A few months ago I read a book on security practices, and it suggested the following method for protecting our classes from overwriting with eg overflows etc.:

  • first define a magic number and a fixed-size array (can be a simple integer too)
  • use that array containing the magic number, and place one at the top, and one at the bottom of our class
  • a function compares these numbers, and if they are equal , and equal to the static variable, the class is ok , return true, else it is corrupt , and return false.
  • place this function at the start of every other class method, so this will check the validity of the class on function calls
  • it is important to place this array at the start and the end of the class

At least this is as I remember it. I'm coding a file encryptor for learning purposes , and I'm trying to make this code exception safe.

So, in which scenarios is it useful, and when should I use this method, or is this something totally useless to count on? Does it depend on the compiler or OS?

PS: I forgot the name of the book mentioned in this post, so I cannot check it again, if anyone of you know which one was it please tell me.

What you're describing sounds a Canary , but within your program, as opposed to the compiler. This is usually on by default when using gcc or g++ (plus a few other buffer overflow countermeasures).
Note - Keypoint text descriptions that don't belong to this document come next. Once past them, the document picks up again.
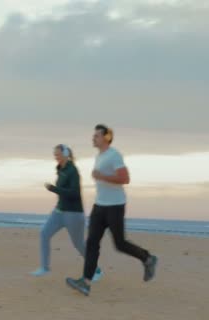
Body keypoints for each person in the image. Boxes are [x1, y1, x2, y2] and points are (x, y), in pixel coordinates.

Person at [66, 124, 158, 296]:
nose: (93, 138)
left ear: (107, 138)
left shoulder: (114, 155)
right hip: (99, 206)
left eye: (97, 136)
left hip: (115, 207)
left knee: (120, 244)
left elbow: (125, 178)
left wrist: (102, 177)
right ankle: (85, 283)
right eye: (94, 135)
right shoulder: (99, 156)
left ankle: (147, 258)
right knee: (92, 243)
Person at [31, 144, 102, 282]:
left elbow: (74, 194)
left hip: (73, 214)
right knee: (44, 233)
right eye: (55, 154)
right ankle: (44, 268)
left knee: (79, 245)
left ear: (65, 154)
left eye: (57, 154)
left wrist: (54, 189)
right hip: (59, 211)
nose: (55, 157)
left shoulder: (73, 171)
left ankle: (97, 270)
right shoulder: (60, 169)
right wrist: (56, 190)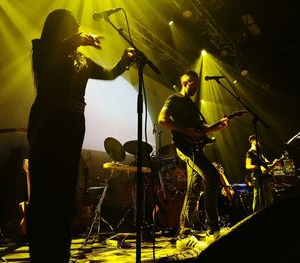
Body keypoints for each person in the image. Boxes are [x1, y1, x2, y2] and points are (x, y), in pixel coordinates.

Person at [27, 9, 136, 263]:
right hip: (47, 123)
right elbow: (51, 60)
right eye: (72, 25)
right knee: (45, 192)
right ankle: (41, 255)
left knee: (65, 192)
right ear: (58, 26)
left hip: (74, 124)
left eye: (77, 26)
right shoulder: (43, 48)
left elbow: (109, 74)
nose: (76, 29)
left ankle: (59, 254)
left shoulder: (81, 60)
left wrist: (125, 59)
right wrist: (78, 40)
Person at [158, 70, 228, 250]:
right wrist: (185, 131)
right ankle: (213, 229)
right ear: (184, 82)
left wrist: (216, 127)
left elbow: (199, 130)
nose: (195, 87)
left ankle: (184, 235)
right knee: (212, 176)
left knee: (194, 190)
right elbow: (162, 120)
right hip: (185, 149)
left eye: (197, 84)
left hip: (197, 148)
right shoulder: (174, 99)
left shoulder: (192, 105)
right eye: (192, 84)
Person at [245, 134, 279, 213]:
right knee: (258, 199)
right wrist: (258, 166)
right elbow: (247, 166)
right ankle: (255, 218)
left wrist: (274, 164)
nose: (260, 143)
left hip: (265, 179)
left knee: (269, 199)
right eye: (258, 141)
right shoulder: (250, 152)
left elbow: (267, 167)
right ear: (253, 141)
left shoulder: (260, 154)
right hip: (257, 178)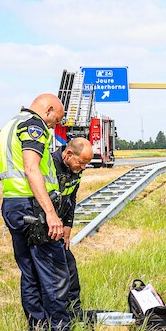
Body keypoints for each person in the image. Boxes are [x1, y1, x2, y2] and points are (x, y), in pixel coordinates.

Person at [0, 93, 70, 331]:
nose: (53, 126)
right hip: (33, 209)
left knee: (29, 273)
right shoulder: (33, 125)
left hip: (13, 205)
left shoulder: (9, 125)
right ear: (48, 109)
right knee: (53, 273)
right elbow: (31, 168)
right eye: (55, 120)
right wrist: (51, 213)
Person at [51, 137, 95, 320]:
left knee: (70, 267)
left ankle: (74, 311)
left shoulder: (75, 169)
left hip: (60, 226)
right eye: (81, 162)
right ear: (68, 154)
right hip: (47, 225)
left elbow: (72, 198)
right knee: (58, 271)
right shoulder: (50, 165)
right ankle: (59, 315)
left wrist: (68, 226)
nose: (83, 168)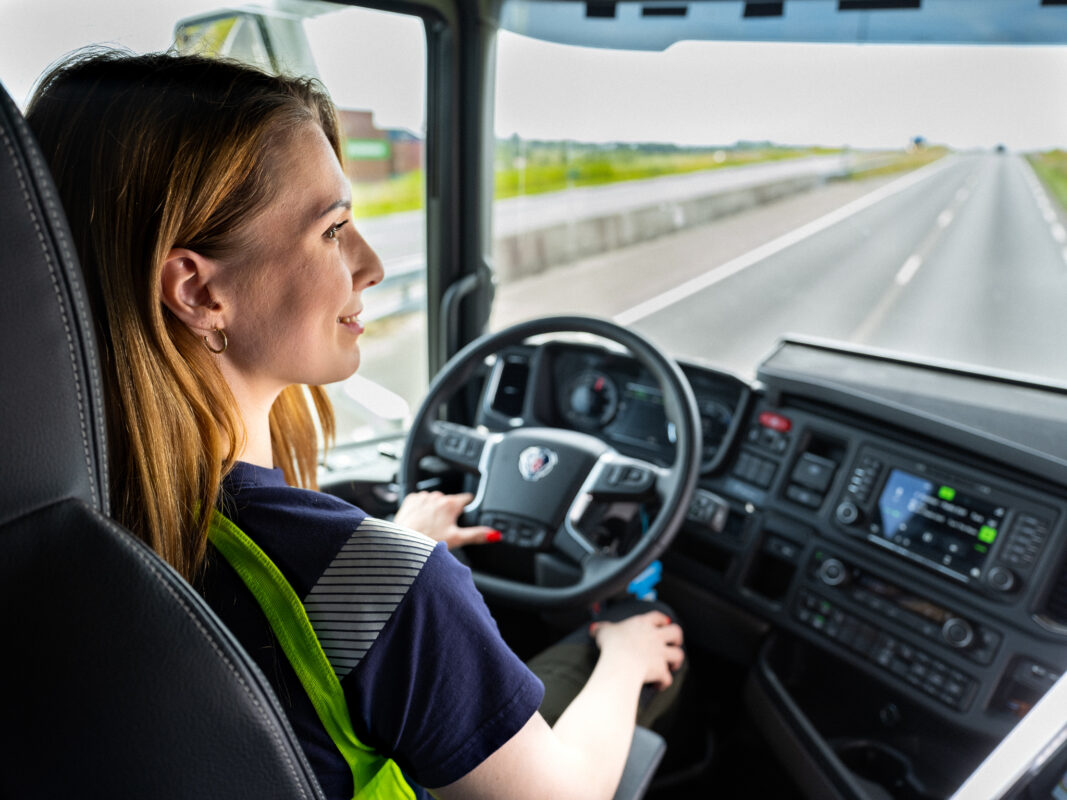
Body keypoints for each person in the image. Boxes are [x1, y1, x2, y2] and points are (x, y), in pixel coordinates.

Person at [26, 49, 684, 800]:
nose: (369, 265)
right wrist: (626, 656)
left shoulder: (63, 518)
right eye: (334, 230)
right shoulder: (395, 590)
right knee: (635, 650)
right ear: (199, 292)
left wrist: (392, 555)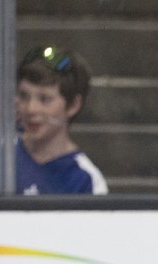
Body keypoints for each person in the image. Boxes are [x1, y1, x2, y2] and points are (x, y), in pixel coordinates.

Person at [14, 45, 107, 195]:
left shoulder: (86, 180)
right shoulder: (3, 151)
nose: (31, 109)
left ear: (73, 105)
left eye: (45, 99)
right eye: (24, 96)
If you're doing mutable operations on your class and you want to make sure you don't have side effects, I don't know if having a magic number is very useful. Why rely on a homebrew validity check when there are mothods out there that are more likely to be successful?

Checksums: I think it'd be more useful for you to hash the unencrypted text and add that to the end of the encrypted file. When decrypting, remove the hash and compare the hash(decrypted text) with what it should be.
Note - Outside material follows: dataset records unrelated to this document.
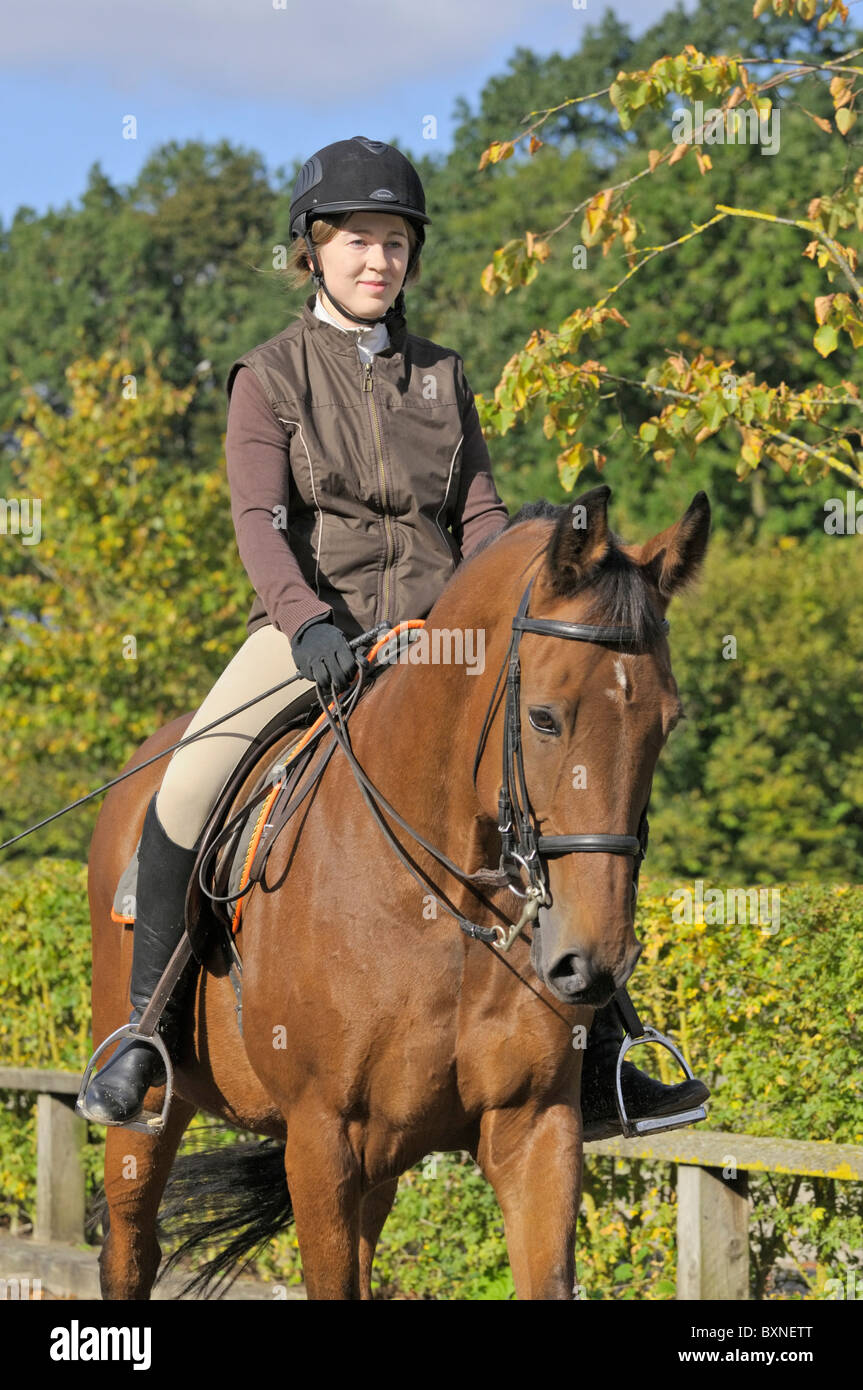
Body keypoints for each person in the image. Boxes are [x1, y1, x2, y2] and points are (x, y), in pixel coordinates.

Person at [81, 135, 708, 1135]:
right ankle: (142, 1036)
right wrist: (304, 624)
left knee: (551, 792)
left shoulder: (441, 377)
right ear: (313, 251)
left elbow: (482, 519)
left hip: (435, 644)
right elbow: (258, 523)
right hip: (307, 635)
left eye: (394, 243)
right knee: (187, 787)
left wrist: (495, 608)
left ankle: (608, 1055)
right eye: (356, 241)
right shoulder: (271, 375)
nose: (377, 260)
I think most, if not all, widely used encryptors/decryptors store some sort of checksum in order to verify that the data has not changed.

This type of a canary will partially protect you against a very specific type of overflow attack. You can make it a little more robust by randomizing the canary value every time you run the program.

If you're worried about buffer overflow attacks (and you should be if you are ever parsing user input), then go ahead and do this. It probably doesn't cost too much in speed to check your canaries every time. There will always be other ways to attack your program, and there might even be careful buffer overflow attacks that get around your canary, but it's a cheap measure to take so it might be worth adding to your classes.